Thursday, March 22, 2012

What is Bro Horror?

In the Devil Inside review previously posted I used the term "Bro-horror", which I realize doesn't actually exist.  But I think it should, so I should attempt to define it and explain why it's relevant to the discussion.  ...bro.

There's an interesting parallel to literature where there's a genre often referred to as "Fratire" which is defined by the use of "Frat-boy" humor and focus on binge drinking and crude sexual humor.  If you're interested go check out Tucker Max's book I hope they serve beer in hell or the film adaptation.  Tucker Max is a deplorable human being, but I'll be damned if he's not worth a laugh.

Anyway, I'm not saying that these are movies that are for bros.  This is is not defining a genre by the preconceived notions we might have about the audience.  This is applying the stereotype to the material directly.

The stereotype I'm working with here is the college guy who calls all his friends "Bro".  He loves his sports, wears polo shirts with popped collars and sandals.  The guys with hopelessly superficial adherence to 80's macho attitudes, just mixed with the surfer stereotype's laid back but stubborn refusal to let anything get them down.  This is the stereotype the internet loves to make fun of when we imagine people saying "Dude, that was a brotastrophy, bro" or "Broseidon, king of the Brocean".  An absolute caricature.
Meet Chet and JR*

 How does that apply to horror movies?

The core engagement of a horror movie is to be scared, to be made uncomfortable by something.  A good horror movie has to offer you something to identify with and emotionally invest in so that you can experience fear of something.  There a lot of ways a movie can do that, but they all depend on you being involved in the story so that you're emotionally open and can feel the fear.

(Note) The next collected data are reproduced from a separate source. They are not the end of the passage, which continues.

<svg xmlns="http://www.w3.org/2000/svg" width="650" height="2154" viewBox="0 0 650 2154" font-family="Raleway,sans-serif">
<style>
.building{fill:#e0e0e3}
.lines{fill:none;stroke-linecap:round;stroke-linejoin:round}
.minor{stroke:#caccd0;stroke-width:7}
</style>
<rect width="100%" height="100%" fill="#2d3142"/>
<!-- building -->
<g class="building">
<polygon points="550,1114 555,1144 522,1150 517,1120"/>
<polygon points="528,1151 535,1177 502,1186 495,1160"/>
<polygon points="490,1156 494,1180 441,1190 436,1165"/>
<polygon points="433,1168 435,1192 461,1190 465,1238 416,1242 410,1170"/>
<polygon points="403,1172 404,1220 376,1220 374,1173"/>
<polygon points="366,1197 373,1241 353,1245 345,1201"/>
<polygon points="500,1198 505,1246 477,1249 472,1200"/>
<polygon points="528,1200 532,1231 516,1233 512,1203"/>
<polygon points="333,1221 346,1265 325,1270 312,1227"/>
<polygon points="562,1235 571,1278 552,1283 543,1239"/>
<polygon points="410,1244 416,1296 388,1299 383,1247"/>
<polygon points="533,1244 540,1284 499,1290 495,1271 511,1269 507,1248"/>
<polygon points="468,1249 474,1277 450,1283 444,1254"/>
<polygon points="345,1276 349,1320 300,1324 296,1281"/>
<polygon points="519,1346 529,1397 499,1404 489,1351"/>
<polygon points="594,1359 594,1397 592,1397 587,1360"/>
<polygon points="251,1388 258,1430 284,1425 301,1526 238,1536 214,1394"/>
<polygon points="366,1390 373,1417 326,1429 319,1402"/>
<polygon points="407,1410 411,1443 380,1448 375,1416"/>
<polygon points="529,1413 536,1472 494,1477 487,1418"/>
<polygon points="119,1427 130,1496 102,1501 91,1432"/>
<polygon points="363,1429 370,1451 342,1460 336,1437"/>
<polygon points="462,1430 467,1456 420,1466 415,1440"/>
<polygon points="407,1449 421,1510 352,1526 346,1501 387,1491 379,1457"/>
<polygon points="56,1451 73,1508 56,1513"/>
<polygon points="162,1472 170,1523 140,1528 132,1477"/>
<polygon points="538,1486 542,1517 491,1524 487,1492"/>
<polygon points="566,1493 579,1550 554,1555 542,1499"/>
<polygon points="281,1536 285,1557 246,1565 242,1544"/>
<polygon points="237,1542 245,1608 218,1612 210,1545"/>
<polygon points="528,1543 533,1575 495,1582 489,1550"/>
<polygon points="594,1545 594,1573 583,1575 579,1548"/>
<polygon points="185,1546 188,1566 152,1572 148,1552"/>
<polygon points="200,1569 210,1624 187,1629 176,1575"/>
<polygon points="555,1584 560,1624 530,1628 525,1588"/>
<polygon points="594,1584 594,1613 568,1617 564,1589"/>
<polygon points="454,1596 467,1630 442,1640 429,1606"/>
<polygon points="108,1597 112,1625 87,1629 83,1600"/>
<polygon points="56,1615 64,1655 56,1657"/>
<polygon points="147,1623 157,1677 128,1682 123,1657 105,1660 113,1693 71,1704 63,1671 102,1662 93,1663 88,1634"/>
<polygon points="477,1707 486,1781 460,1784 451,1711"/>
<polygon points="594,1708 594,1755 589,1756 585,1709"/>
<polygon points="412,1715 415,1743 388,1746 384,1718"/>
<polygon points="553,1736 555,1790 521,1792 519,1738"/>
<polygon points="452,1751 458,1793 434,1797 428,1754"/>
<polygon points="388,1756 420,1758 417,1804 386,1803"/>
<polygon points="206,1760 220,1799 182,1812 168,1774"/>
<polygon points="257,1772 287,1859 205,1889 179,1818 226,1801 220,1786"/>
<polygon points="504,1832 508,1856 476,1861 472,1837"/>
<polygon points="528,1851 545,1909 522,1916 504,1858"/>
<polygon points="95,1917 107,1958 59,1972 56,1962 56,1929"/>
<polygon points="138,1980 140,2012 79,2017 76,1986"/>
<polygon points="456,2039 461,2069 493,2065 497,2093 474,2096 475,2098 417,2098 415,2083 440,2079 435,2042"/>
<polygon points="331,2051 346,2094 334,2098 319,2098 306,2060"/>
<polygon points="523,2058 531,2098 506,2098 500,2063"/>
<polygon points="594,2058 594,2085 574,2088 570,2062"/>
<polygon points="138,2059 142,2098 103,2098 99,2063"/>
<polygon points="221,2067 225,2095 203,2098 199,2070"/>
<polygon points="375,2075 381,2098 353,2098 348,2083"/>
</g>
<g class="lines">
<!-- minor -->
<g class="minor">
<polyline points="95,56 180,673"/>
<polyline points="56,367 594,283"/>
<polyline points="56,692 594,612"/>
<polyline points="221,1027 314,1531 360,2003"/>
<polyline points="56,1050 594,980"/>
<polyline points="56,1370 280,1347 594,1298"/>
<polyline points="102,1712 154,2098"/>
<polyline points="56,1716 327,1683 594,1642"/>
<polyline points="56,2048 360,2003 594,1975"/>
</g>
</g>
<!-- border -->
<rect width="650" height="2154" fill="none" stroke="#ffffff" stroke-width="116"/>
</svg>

Paranomal Activity 1 & 3 are great at this.  They create characters you can identify with, and place them in a situation where they're helpless and don't understand what's happening to them.  The handheld camera style helps you buy into the realism of the story and suspend your disbelief so that you can share those feelings with the characters.  Other movies like Insidious unsettle you: They create situations and scenes in which what you are seeing does not make sense.  They're familiar, but not right at the same time, and then they give you a payoff by throwing something in your face and startling you, but not every time.

All this only works if you're invested.  In the case of Paranormal Activity if you don't care about what's happening you're bored, and in Insidious you're annoyed.

Now, what about this bro-horror thing?

Part of the stereotype we're working with is a superficially macho refusal to expose "tender" emotions, like fear.  Simply put: Bro, you can't be scared, that's just a movie, bro.

Bro-horror is a horror movie that at some level is mocking the idea of being scared of a movie.  When I first said bro-horror in the other review I was talking about Stay Alive, which I admitted was a movie I really liked.  However, the movie itself didn't think anyone watching it should be afraid of what it was showing us.  It felt more like the movie was making fun of the idea that a video game could be killing people, and that it would be ludicrous for someone to be afraid of that.

Another aspect of bro-horror is schadenfreude, a German word meaning pleasure derived from another's misfortune.  Slashers have always had an element of moral judgment, where the killer tends to first go after characters that display "immoral" behavior, but in the modern crop of these movies that's the entire point.  You don't want to see anyone live because they're all terrible people. In I Know What You Did Last Summer, they got drunk and ran over a guy who then just got revenge killings.  This creates an effect where instead of feeling horror at the death of other people, you watch the movie in order to see them die.  When they die, instead of feeling the death had an impact you turn to friend and say "Aaaawww, DUUUDE!  Look at that, bro!".

Often the kills are so over-the-top they're funny.  They've taken the most superficial trappings of horror movies and draped them over top of usually a pretty dull premise, just for the purpose of doing a movie where you find creative ways to kill off the cast and have the audience enjoy it in a really similar way to watching stuff explode in action movies.

Quit harshing my buzz, bro.

I just wanted to define an interesting phenomenon, not say these movies are bad.  A bad bro-horror movie is that because it's a bad movie.  There are movies I would say are bro-horror that I really enjoy, they've succeeded as movies.  They're not scary or unsettling, so they're not really horror, but they are entertaining.  I liked Stay Alive, Cabin Fever (even though it's really strange), Jason X, The Final Destination series, and other things along these lines.  I even somewhat enjoyed the Friday the 13th remake.

Some of these are good movies, but they're not horror.  They don't quite fit anywhere else, but they should have their own distinction.